Observing the sun’s surface or observing an active aurora on Earth motivates us to understand this elusive fourth state of matter. By using space-based measurements, we are trying to understand how energy flows through the system, how energy is converted, and what causes quiet plasma to erupt into an explosive energy release

Analyzing different plasma conditions is important to understanding space plasmas; different instruments are used to study plasmas, depending on condition and location. For example, the plasma between the Earth and sun is tenuous—so tenuous that we cannot see it—therefore we send space probes to measure it directly.
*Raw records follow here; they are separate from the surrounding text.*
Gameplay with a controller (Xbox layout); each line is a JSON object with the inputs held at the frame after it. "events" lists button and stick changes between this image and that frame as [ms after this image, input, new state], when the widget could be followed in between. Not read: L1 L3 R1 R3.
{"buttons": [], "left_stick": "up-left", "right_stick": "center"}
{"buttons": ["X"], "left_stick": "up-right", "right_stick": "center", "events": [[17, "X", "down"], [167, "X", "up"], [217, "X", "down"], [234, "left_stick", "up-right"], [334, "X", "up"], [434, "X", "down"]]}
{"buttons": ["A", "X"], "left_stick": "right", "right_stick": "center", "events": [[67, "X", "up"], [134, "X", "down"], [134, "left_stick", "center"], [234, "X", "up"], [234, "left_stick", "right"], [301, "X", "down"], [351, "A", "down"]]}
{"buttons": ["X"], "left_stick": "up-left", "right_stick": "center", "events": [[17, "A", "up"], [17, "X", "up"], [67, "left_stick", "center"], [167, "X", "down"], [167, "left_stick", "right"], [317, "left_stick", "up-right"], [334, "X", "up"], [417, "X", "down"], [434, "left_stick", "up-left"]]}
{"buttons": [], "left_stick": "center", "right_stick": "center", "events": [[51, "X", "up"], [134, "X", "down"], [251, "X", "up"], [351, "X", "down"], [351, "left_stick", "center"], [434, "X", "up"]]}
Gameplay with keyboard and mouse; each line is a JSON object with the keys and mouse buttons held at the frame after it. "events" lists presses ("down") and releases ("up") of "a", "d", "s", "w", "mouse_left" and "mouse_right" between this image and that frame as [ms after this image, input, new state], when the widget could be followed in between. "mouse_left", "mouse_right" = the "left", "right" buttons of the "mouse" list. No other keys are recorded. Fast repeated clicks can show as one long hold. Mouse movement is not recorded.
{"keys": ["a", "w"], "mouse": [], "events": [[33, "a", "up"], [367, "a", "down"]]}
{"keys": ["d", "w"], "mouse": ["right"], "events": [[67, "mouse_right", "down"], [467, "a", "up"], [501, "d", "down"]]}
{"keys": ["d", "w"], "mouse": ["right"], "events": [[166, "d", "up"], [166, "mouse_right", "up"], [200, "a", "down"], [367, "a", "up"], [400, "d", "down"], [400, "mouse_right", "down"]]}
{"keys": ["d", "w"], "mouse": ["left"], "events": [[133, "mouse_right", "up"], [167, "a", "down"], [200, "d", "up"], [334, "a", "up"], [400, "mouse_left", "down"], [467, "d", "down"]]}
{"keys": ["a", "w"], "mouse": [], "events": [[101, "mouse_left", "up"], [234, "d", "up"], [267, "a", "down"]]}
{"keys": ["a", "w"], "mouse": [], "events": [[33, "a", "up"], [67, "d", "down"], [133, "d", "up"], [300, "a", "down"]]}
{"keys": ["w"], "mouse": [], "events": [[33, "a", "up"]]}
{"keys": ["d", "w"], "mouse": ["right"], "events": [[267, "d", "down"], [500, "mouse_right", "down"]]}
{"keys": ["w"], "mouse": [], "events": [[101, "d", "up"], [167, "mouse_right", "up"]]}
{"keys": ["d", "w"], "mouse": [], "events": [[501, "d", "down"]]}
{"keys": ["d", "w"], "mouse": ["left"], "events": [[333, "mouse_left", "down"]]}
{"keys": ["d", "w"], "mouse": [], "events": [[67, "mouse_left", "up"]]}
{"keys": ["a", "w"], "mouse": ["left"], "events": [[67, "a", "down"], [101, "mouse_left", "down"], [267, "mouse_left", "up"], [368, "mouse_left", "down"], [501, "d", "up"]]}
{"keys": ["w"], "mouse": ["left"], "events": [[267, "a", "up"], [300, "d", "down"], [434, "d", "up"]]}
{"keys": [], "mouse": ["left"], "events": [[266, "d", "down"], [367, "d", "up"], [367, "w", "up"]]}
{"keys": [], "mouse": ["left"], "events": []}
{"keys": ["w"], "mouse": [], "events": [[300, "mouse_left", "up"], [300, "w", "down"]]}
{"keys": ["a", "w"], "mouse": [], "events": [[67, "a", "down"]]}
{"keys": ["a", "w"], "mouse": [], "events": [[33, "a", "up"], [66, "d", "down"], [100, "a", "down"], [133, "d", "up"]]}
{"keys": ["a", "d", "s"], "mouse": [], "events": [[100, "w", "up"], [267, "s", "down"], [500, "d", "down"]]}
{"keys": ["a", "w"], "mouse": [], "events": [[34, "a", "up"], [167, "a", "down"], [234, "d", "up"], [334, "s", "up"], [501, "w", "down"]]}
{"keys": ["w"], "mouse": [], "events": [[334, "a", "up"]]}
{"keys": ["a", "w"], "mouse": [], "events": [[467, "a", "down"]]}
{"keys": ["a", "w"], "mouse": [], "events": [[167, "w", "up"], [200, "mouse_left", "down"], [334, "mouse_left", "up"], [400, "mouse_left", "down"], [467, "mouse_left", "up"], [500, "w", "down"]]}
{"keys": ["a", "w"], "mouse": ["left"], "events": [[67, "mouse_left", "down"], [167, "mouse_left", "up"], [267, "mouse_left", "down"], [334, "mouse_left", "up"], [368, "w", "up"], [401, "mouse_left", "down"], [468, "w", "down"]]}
In contrast, temperatures of plasmas nearer the sun are too high for instruments to survive; however since the plasma is dense at the sun the plasma can be remotely imaged by cameras.

One goal of LASP research is to fundamentally understand space plasma interactions and processes, including:

  • Magnetic reconnection and particle energization
  • Alfven waves, collisionless shocks, turbulence, parallel (to B) electric fields, instabilities

We can now actually see much of solar wind with coronagraphs and heliospheric imagers, but imaging cannot provide the detailed physical information provided by in-situ sampling of the solar wind and other space plasmas. The upcoming Magnetospheric MultiScale (MMS) mission, scheduled to launch in 2014, will study how magnetic energy can be converted to kinetic particle energy. The Solar Probe Plus mission, set for launch in 2018, will investigate how solar wind particles get accelerated.